Tiens, l'autre jour, on a sorti un Mas Daumas Gassac 1996 du coin de cave où il dormait sagement depuis des années. Oh oh, petit Daumas, réveille-toi, c'est l'heure du tire-bouchon!
domass.jpgLe Daumas Gassac, c'est donc la chose d'Aimé Guibert, l'un des héros grisonnants et castagneurs du film Mondovino, farouche chevalier de son terroir et pourtant producteur du plus bordelais des vins languedociens, avec tout plein de cabernet-sauvignon dedans. Evidemment, le couac entre discours et encépagement n'aura pas échappé aux mauvais esprits, qui en ricanent à goulot déployé. Hi hi hi, qu'ils font. 
Le 96, donc, offrait à nos pifs et gosiers émus une belle maturité, avec des notes d'épices, de tabac et de sous-bois, une bouche veloutée et souple, aux tannins soyeux comme un pelage de marmotte. Dans le noir, avec un bandeau sur les yeux, on aurait même pu imaginer ce rouge suave, profond et un brin austère né dans le... Médoc.

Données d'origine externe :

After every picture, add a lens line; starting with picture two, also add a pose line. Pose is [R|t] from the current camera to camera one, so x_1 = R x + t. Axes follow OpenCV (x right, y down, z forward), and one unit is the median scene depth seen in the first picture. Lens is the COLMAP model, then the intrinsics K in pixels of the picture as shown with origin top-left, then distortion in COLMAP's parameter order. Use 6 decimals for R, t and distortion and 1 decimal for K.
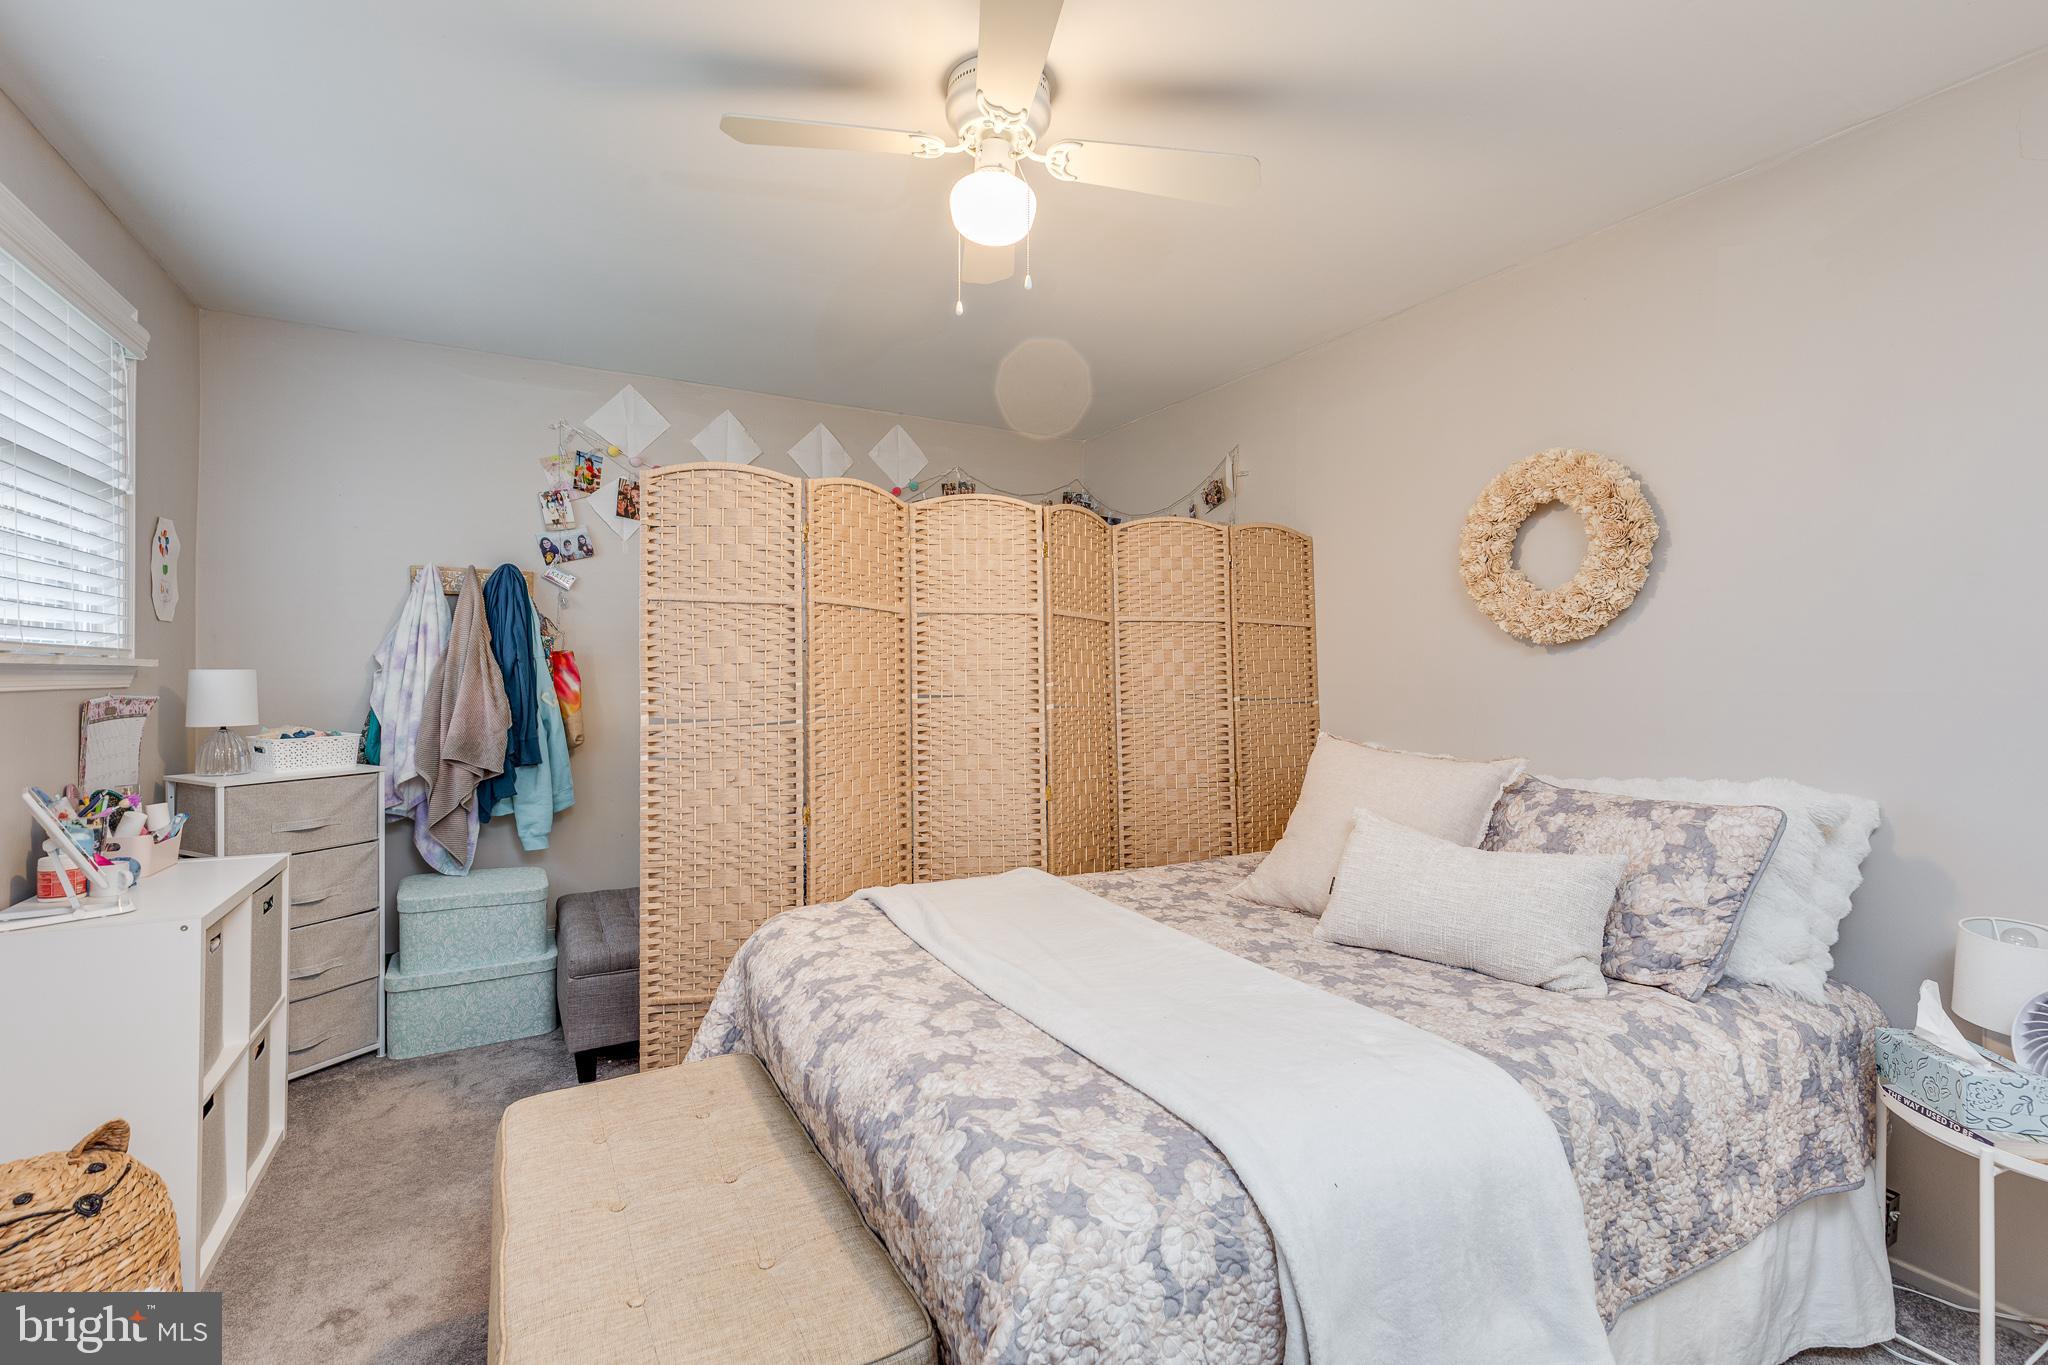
lens RADIAL K [[919.1, 0, 1032.1], [0, 919.1, 674.6], [0, 0, 1]] dist [0.007751, -0.001539]
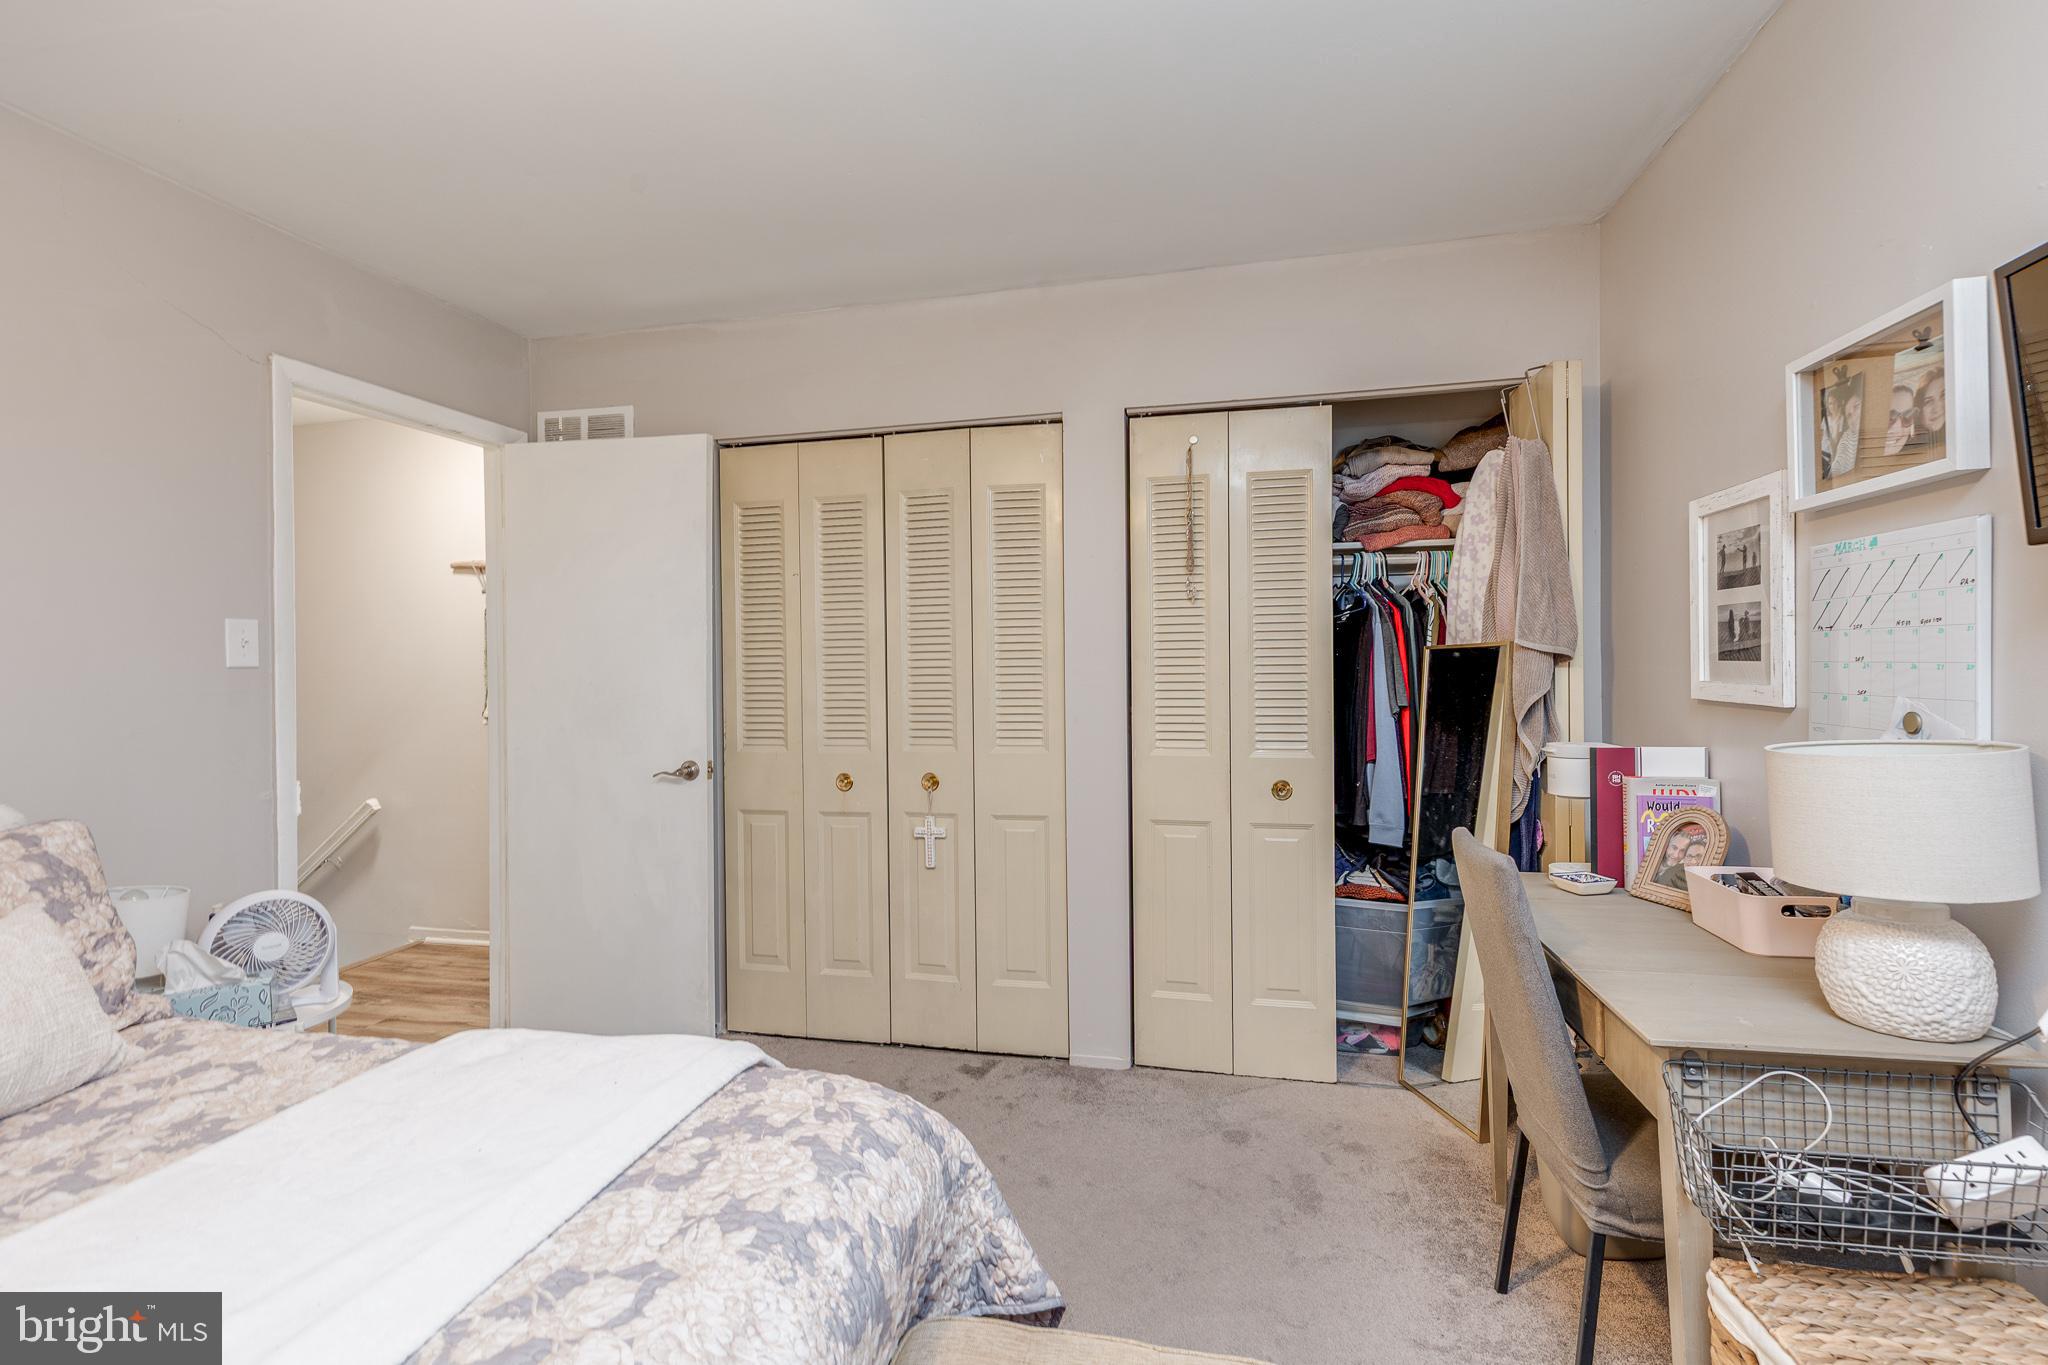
lens RADIAL K [[919.1, 0, 1019.0], [0, 919.1, 671.8], [0, 0, 1]] dist [0.007751, -0.001539]
pose [[-0.736685, 0.008264, 0.676185, -0.546918], [0.011959, 0.999928, 0.000809, 0.005690], [-0.676130, 0.008682, -0.736731, 1.043620]]
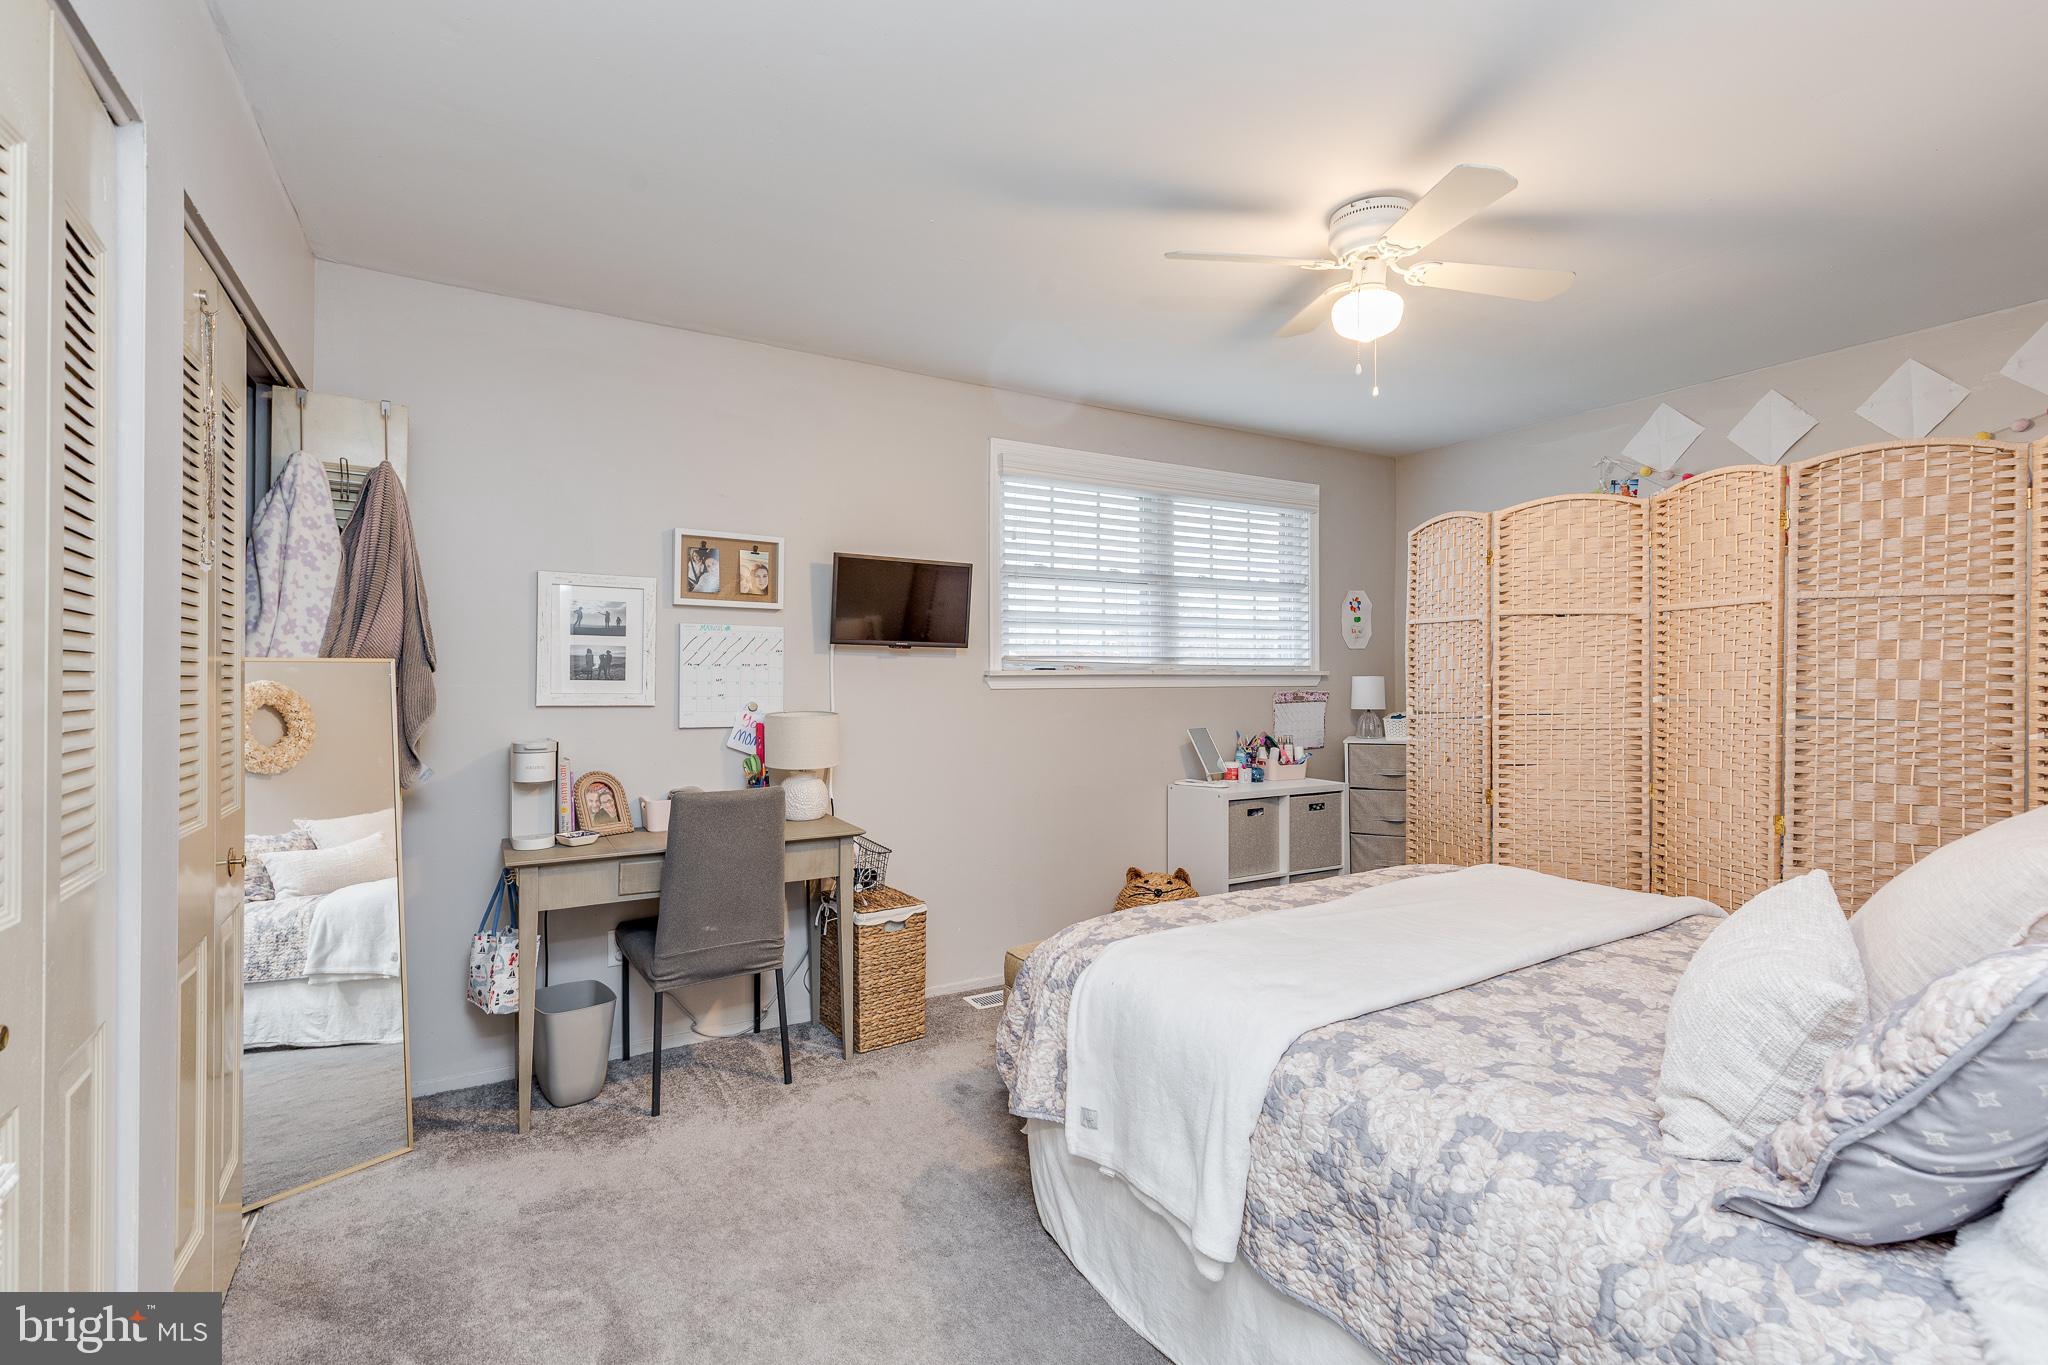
lens RADIAL K [[919.1, 0, 1020.2], [0, 919.1, 680.7], [0, 0, 1]] dist [0.007751, -0.001539]
pose [[0.010827, -0.002190, -0.999939, 1.239957], [0.000292, 0.999998, -0.002187, 0.009038], [0.999941, -0.000268, 0.010827, 0.506536]]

Hi, hi, hi, qu'ils refont.

A plou tard

PS: Toujours à la recherche de bouteilles pas chères et slurpiques, on s'est offert le Côteaux du Tricastin 2004 de chez Chapoutier, au prix top sexy chez le marchand du coin (sept balles et quelques à la Coop, soit cinq euros). Ben, c'est pas la joie. Sec, raide, pas parfumé ni gourmand. Caramba!, encore raté!